Vector stores really aren't necessary if you're dealing with less than a few hundred thousand vectors - load them up in a bunch of in-memory arrays and run a function like that against them using brute-force.

sixbrx · 2024-04-18T21:59:59 1713477599

i get triggered that the norm vars aren't ever really the norms but their squares

bryantwolf · 2024-04-17T20:41:29 1713386489

I love it!

twelfthnight · 2024-04-17T18:53:21 1713380001

Even in production my guess is most teams would be better off just rolling their own embedding model (huggingface) + caching (redis/rocksdb) + FAISS (nearest neighbor) and be good to go. I suppose there is some expertise needed, but working with a vector database vendor has major drawbacks too.

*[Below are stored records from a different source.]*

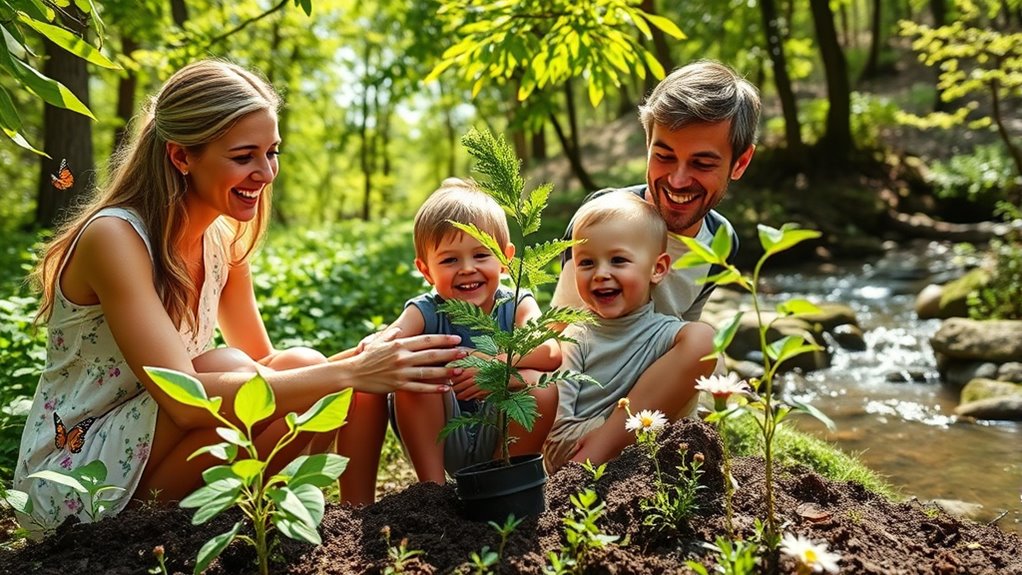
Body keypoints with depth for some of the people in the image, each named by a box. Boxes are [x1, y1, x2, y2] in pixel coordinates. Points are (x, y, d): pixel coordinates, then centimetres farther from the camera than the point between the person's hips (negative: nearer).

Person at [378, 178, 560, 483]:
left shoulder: (516, 306, -5)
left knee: (538, 384, -26)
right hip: (439, 442, 0)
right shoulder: (425, 312, -7)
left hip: (499, 443, 0)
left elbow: (551, 353, -25)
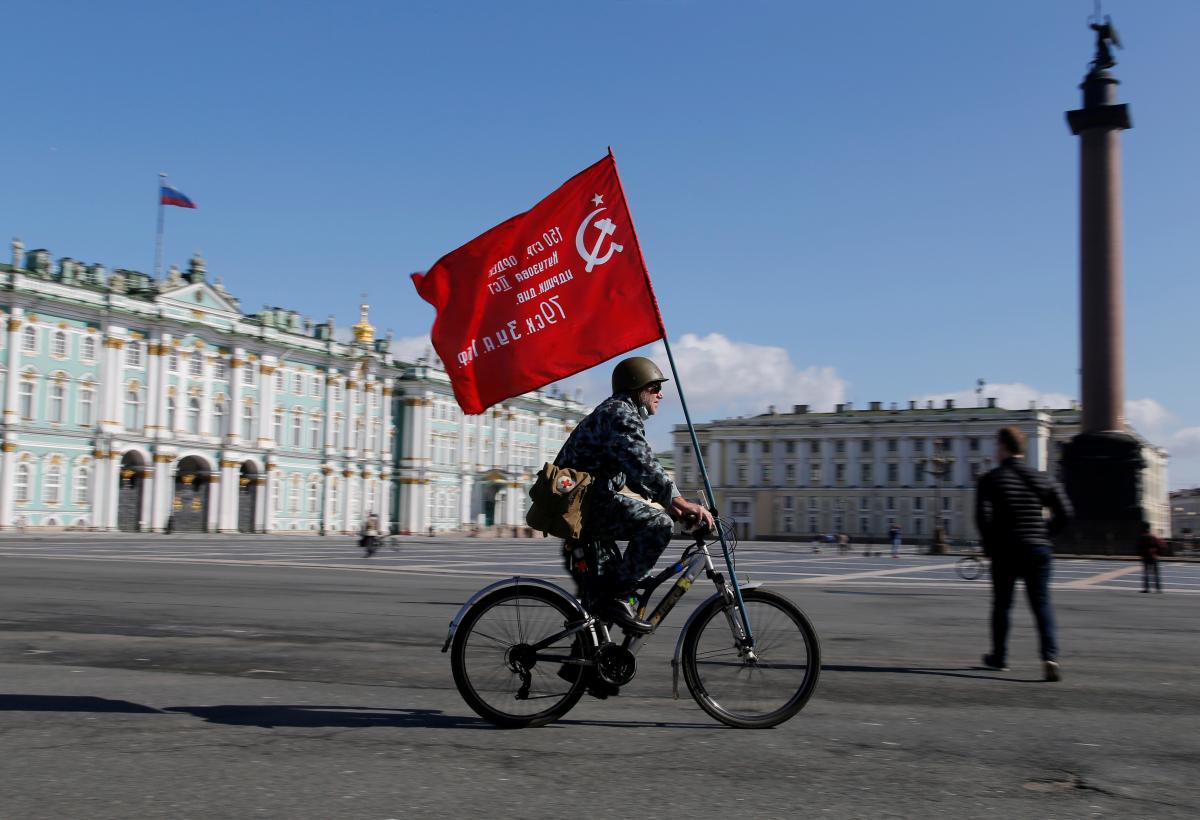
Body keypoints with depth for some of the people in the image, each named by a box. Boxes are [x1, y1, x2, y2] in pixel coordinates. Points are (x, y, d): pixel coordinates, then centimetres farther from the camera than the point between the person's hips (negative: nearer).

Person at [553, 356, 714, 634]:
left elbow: (637, 471, 26)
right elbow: (643, 464, -25)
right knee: (659, 524, -23)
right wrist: (680, 502, -30)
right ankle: (614, 596, -19)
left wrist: (669, 504, 14)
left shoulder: (623, 414, 25)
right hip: (586, 504, -11)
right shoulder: (619, 413, -10)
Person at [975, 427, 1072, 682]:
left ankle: (999, 656, 25)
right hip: (1038, 549, 2)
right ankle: (1050, 657, -16)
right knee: (1042, 604, 2)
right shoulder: (1040, 479, 6)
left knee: (1002, 604, 14)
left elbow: (983, 516, -15)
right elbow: (1065, 512, 1)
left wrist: (989, 545, -1)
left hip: (1005, 551, -2)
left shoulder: (991, 479, -4)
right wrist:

danielbln · 2024-04-17T18:59:26 1713380366

Or you just shove it into Postgres + pg_vector and just use the DBMS you already use anyway.

hackernoteng · 2024-04-17T18:58:03 1713380283

Using Postgres with pgvector is trivial and cheap. Its also available on AWS RDS.

jonplackett · 2024-04-17T19:07:37 1713380857

Also on supabase!

leobg · 2024-04-17T19:32:28 1713382348

hnswlib, usearch. Both handle tens of millions of vectors easily. The latter even without holding them in RAM.

itronitron · 2024-04-17T19:10:19 1713381019

Does anyone know the provenance for when vectors started to be called embeddings?

nmfisher · 2024-04-18T04:00:41 1713412841

In an NLP context, earliest I could find was ICML 2008:

http://machinelearning.org/archive/icml2008/papers/391.pdf

I'm sure there are earlier instances, though - the strict mathematical definition of embedding has surely been around for a lot longer.

(interestingly, the word2vec papers don't use the term either, so I guess it didn't enter "common" usage until the mid-late 2010s)

minimaxir · 2024-04-17T19:27:25 1713382045

I think it was due to GloVe embeddings back then: I don't recall them ever being called GloVe vectors, although the "Ve" does stand for vector so it could have been RAS syndrome.

itronitron · 2024-04-17T19:32:09 1713382329

>> https://nlp.stanford.edu/projects/glove/

A quick scan of the project website yields zero uses of 'embedding' and 23 of 'vector'

minimaxir · 2024-04-17T19:34:11 1713382451

It's how I remember it when I was working with them back in the day (word embeddings): I could be wrong.